START Listed records

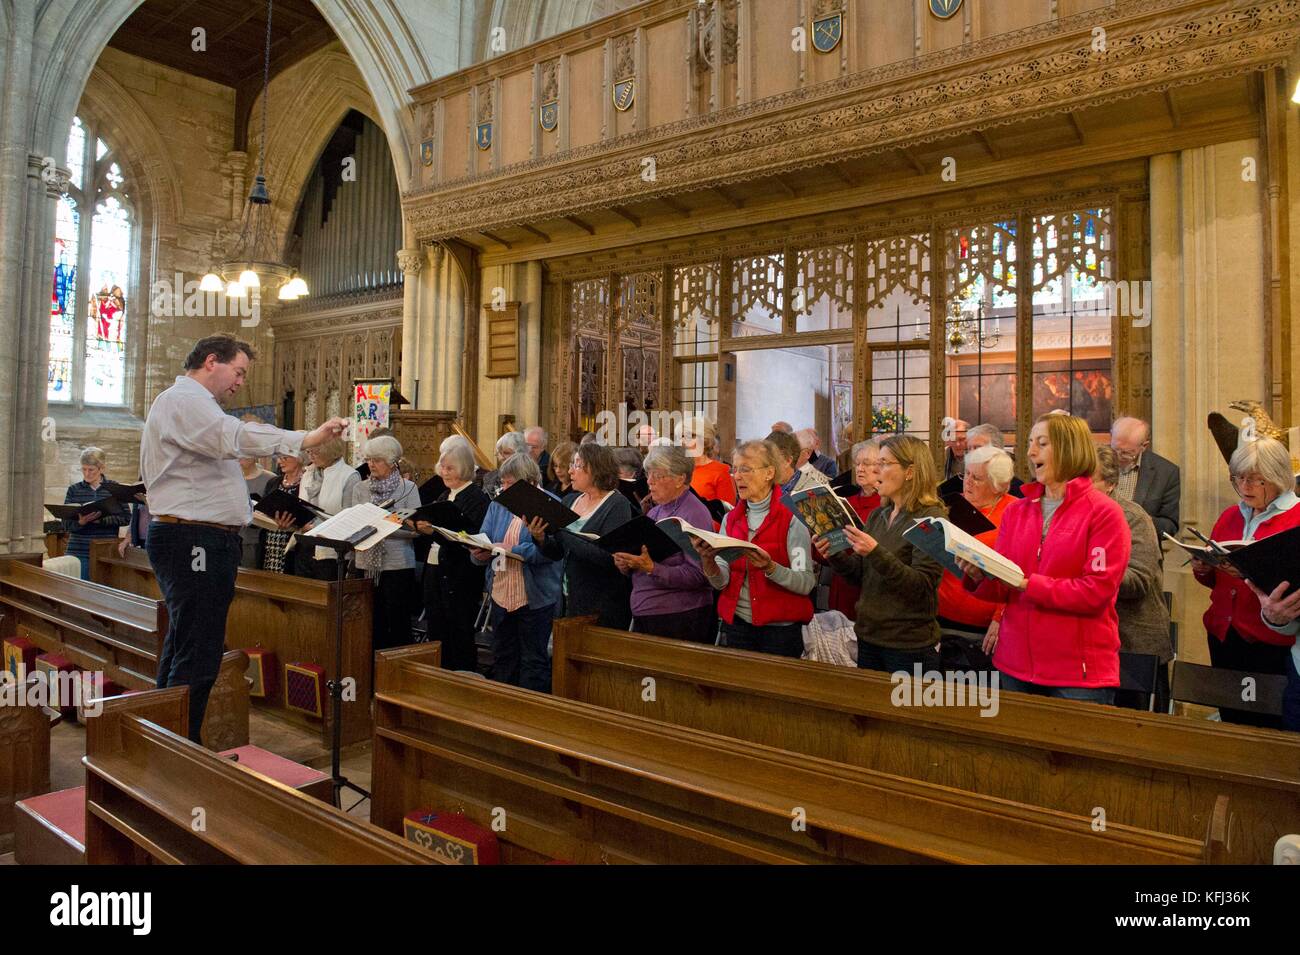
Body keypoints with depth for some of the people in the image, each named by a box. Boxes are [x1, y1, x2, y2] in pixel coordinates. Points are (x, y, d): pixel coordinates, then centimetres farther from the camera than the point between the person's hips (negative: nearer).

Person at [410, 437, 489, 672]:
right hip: (435, 572, 8)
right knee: (436, 636, 13)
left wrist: (435, 530, -26)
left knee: (459, 638, 0)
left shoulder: (477, 498, -10)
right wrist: (423, 528, -2)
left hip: (460, 578, -8)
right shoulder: (444, 496, 16)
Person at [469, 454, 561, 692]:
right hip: (501, 595, 6)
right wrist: (480, 552, -19)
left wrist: (510, 550, -27)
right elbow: (484, 541, 4)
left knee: (534, 662, 5)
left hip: (534, 598, -6)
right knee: (503, 659, 17)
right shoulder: (498, 505, 10)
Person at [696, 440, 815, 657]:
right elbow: (721, 582, -2)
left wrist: (770, 568, -31)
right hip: (736, 624, 4)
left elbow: (807, 583, -16)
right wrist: (707, 559, -20)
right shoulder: (731, 518, 6)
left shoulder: (791, 517, -9)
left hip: (780, 627, -4)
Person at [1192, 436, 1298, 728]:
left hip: (1271, 644, -5)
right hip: (1224, 635, 6)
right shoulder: (1230, 517, 13)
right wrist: (1203, 569, -1)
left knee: (1266, 725, -1)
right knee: (1230, 718, 12)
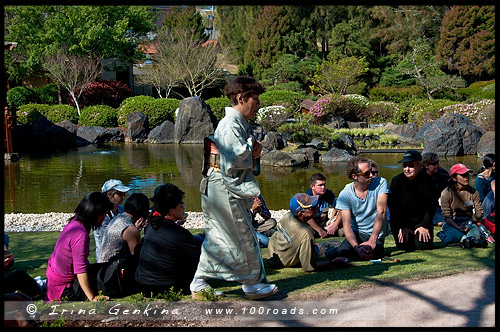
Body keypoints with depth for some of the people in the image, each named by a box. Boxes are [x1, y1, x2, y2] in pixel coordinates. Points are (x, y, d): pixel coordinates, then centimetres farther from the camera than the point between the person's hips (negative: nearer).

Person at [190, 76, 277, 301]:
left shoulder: (241, 123, 17)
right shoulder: (231, 123, -16)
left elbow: (248, 153, 19)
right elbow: (238, 156, -25)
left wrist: (254, 148, -3)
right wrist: (252, 149, -5)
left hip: (229, 187, 10)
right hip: (225, 188, -10)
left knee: (217, 238, 13)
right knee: (243, 235, 1)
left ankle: (199, 284, 18)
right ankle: (254, 284, 13)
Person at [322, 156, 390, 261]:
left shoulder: (380, 183, -10)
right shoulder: (344, 195, -9)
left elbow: (381, 212, -18)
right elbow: (347, 226, -14)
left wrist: (372, 240, -29)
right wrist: (356, 247, -33)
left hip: (376, 235, 1)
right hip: (356, 234, -1)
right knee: (345, 250, -29)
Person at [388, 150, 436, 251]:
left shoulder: (426, 180, -10)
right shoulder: (396, 181, -10)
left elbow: (432, 205, -4)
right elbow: (393, 207, -8)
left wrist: (425, 225, -10)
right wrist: (402, 227, -12)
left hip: (421, 220, 0)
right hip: (401, 221, 0)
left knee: (423, 245, -14)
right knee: (405, 246, -14)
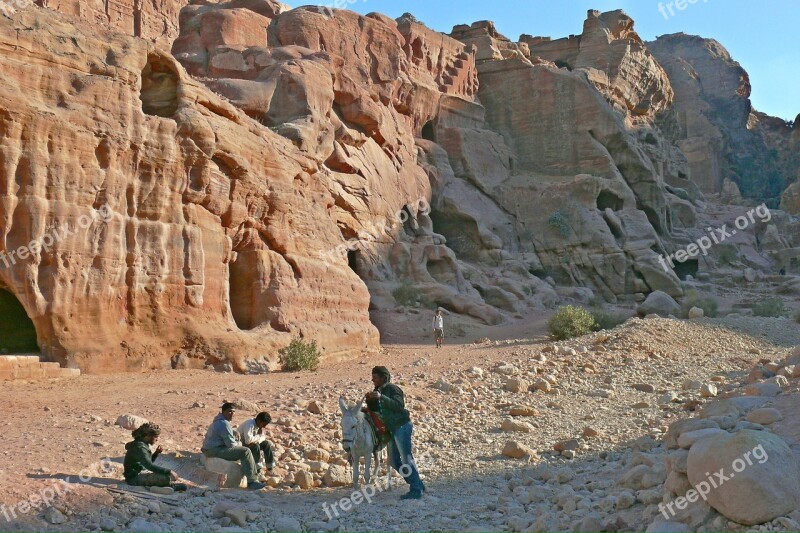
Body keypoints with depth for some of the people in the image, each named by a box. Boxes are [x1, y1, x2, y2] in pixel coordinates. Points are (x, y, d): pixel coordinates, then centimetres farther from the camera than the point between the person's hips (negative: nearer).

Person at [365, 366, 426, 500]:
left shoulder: (392, 389, -12)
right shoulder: (378, 391, 15)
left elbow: (399, 405, -26)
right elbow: (373, 409, 18)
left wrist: (381, 397, -29)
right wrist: (370, 400, -1)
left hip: (402, 426, -10)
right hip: (392, 429, 10)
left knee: (406, 459, -8)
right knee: (394, 461, 12)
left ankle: (416, 491, -3)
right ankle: (417, 484, 19)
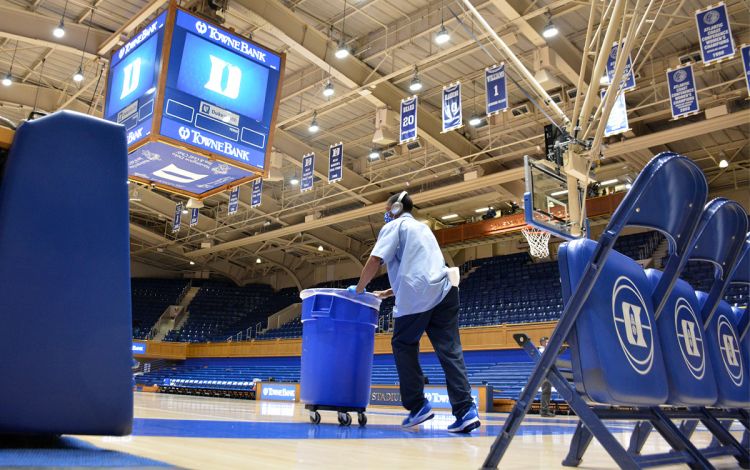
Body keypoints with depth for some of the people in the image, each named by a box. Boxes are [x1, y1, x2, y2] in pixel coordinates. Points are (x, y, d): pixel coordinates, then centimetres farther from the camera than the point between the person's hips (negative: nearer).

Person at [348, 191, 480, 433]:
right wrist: (388, 293, 37)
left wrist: (359, 289, 9)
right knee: (450, 351, 1)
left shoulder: (394, 227, 9)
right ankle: (465, 410, -8)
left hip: (416, 297, -6)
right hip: (443, 292, 7)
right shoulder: (423, 228, 32)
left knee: (403, 346, 9)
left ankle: (417, 406, 7)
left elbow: (375, 261, -5)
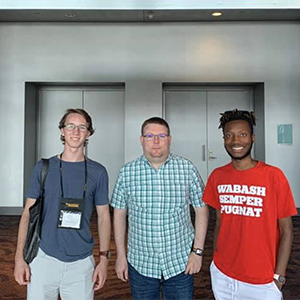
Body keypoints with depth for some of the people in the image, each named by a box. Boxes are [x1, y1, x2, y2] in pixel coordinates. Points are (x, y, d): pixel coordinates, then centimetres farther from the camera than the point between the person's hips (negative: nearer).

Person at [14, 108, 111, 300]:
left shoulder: (98, 172, -2)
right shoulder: (43, 168, -1)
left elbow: (103, 217, 2)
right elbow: (28, 212, 2)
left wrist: (104, 259, -2)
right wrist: (19, 256, -3)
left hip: (81, 263, 0)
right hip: (43, 258, 0)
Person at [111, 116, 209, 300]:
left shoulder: (187, 169, -7)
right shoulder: (127, 173, -5)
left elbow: (201, 210, -1)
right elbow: (119, 214, 3)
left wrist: (198, 251, -4)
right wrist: (121, 255, 4)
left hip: (181, 263, 0)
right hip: (140, 264, 1)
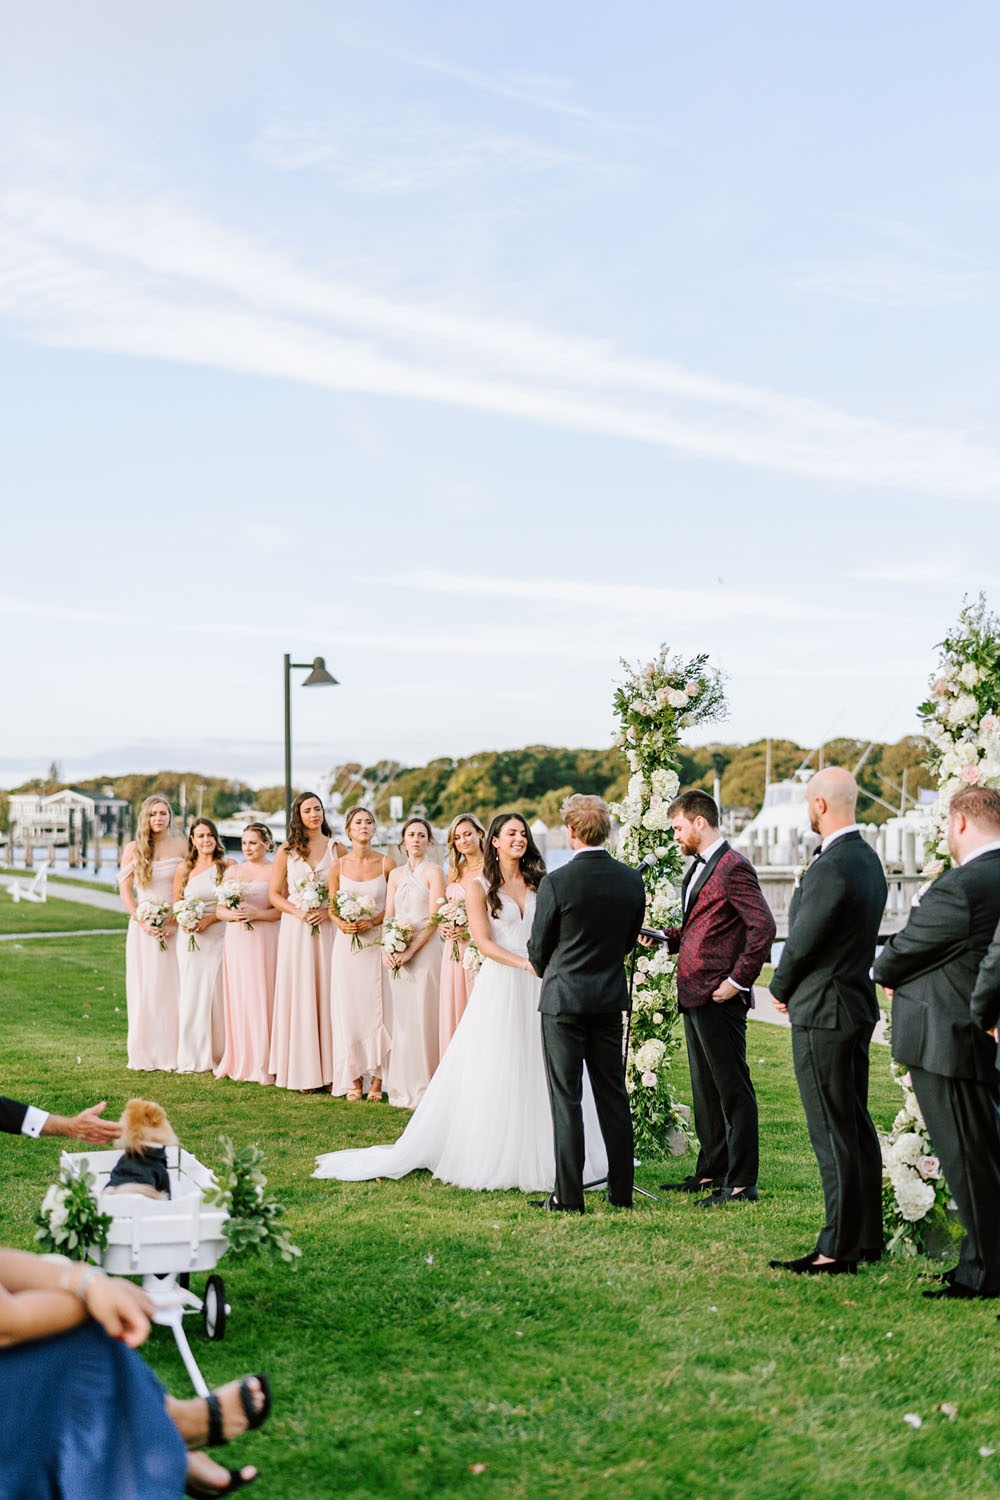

END Listed records

_Task prompt_
Give the listing again with "Person at" swapped for "Figure at" everywhere and nothing else changed. Leave the pictures out of your answer.

_Answer for the task_
Body keypoints with depth for some of the people in the image, each named by a box. Boxes are [x1, y1, x2, y2] in pixel coordinates. Points are (x, y, d): pixel coordinates, then centimetres farther from the camera than the point between the person's hips (negative: nearer).

Figure at [410, 437, 489, 672]:
right hip: (435, 572, 8)
right knee: (436, 636, 13)
left wrist: (435, 530, -26)
left knee: (459, 638, 0)
left shoulder: (477, 498, -10)
right wrist: (423, 528, -2)
left hip: (460, 578, -8)
right shoulder: (444, 496, 16)
Figure at [469, 454, 561, 692]:
right hip: (501, 595, 6)
right wrist: (480, 552, -19)
left wrist: (510, 550, -27)
right elbow: (484, 541, 4)
left knee: (534, 662, 5)
left hip: (534, 598, -6)
right knee: (503, 659, 17)
right shoulder: (498, 505, 10)
Figure at [696, 440, 815, 657]:
right elbow: (721, 582, -2)
left wrist: (770, 568, -31)
right hip: (736, 624, 4)
left elbow: (807, 583, -16)
right wrist: (707, 559, -20)
right shoulder: (731, 518, 6)
left shoulder: (791, 517, -9)
left hip: (780, 627, -4)
Figure at [1192, 436, 1298, 728]:
left hip: (1271, 644, -5)
right hip: (1224, 635, 6)
right shoulder: (1230, 517, 13)
right wrist: (1203, 569, -1)
left knee: (1266, 725, -1)
right knee: (1230, 718, 12)
Body keypoints with depth for some of the people in the image, each named by a box. Boxes are [x1, y1, x2, y2] in pixel coordinates. Points are (x, y, d): pixel coordinates, then centimetres farther from the camera than the point between the person's hips (negative: nearer).

Figure at [190, 76, 277, 301]:
left shoulder: (241, 123, 17)
right shoulder: (231, 123, -16)
left elbow: (248, 153, 19)
right elbow: (238, 156, -25)
left wrist: (254, 148, -3)
right wrist: (252, 149, -5)
left hip: (229, 187, 10)
right hip: (225, 188, -10)
left knee: (217, 238, 13)
right knee: (243, 235, 1)
left ankle: (199, 284, 18)
right ankle: (254, 284, 13)
Figure at [322, 156, 390, 261]:
left shoulder: (380, 183, -10)
right shoulder: (344, 195, -9)
left elbow: (381, 212, -18)
right elbow: (347, 226, -14)
left wrist: (372, 240, -29)
right wrist: (356, 247, -33)
left hip: (376, 235, 1)
right hip: (356, 234, -1)
right knee: (345, 250, -29)
Figure at [388, 150, 436, 251]:
left shoulder: (426, 180, -10)
right shoulder: (396, 181, -10)
left elbow: (432, 205, -4)
right elbow: (393, 207, -8)
left wrist: (425, 225, -10)
right wrist: (402, 227, -12)
left hip: (421, 220, 0)
right hip: (401, 221, 0)
left knee: (423, 245, -14)
right knee: (405, 246, -14)
Body keypoints with depth for some of the people in the image, each named by a box. Boxes are [x1, y1, x2, y2] in pixel coordinates. Points are (x, y, d): pixel coordinates, then centimetres farther from the camera than the point between the person's hips (negative: nearer).

Figure at [365, 366, 426, 500]:
left shoulder: (392, 389, -12)
right shoulder: (378, 391, 15)
left elbow: (399, 405, -26)
right elbow: (373, 409, 18)
left wrist: (381, 397, -29)
right wrist: (370, 400, -1)
left hip: (402, 426, -10)
right hip: (392, 429, 10)
left knee: (406, 459, -8)
right knee: (394, 461, 12)
left ankle: (416, 491, -3)
right ankle: (417, 484, 19)
Body keypoints with depth for some of the people in the image, each named by a box. Boxes are [x1, y1, x2, y2] in pixel coordinates. Points are (x, y, d): pixel coordinates, then centimetres farther from the camera than the point between the person's hips (negative: nearer).

Figure at [348, 191, 480, 433]:
right wrist: (388, 293, 37)
left wrist: (359, 289, 9)
right knee: (450, 351, 1)
left shoulder: (394, 227, 9)
right ankle: (465, 410, -8)
left hip: (416, 297, -6)
right hip: (443, 292, 7)
right shoulder: (423, 228, 32)
left knee: (403, 346, 9)
left ankle: (417, 406, 7)
left elbow: (375, 261, -5)
Body keypoints with depth for some of the people in the image, each named by a box. Boxes are [x1, y1, x2, y2] in pixel coordinates. Points are (x, y, d): pixel coordinates, then centimetres farther from the camera than the point between the person's hips (negative: nearer).

Figure at [14, 108, 111, 300]:
left shoulder: (98, 172, -2)
right shoulder: (43, 168, -1)
left elbow: (103, 217, 2)
right elbow: (28, 212, 2)
left wrist: (104, 259, -2)
right wrist: (19, 256, -3)
left hip: (81, 263, 0)
right hip: (43, 258, 0)
Figure at [111, 116, 209, 300]:
left shoulder: (187, 169, -7)
right shoulder: (127, 173, -5)
left elbow: (201, 210, -1)
right elbow: (119, 214, 3)
left wrist: (198, 251, -4)
right wrist: (121, 255, 4)
left hip: (181, 263, 0)
right hip: (140, 264, 1)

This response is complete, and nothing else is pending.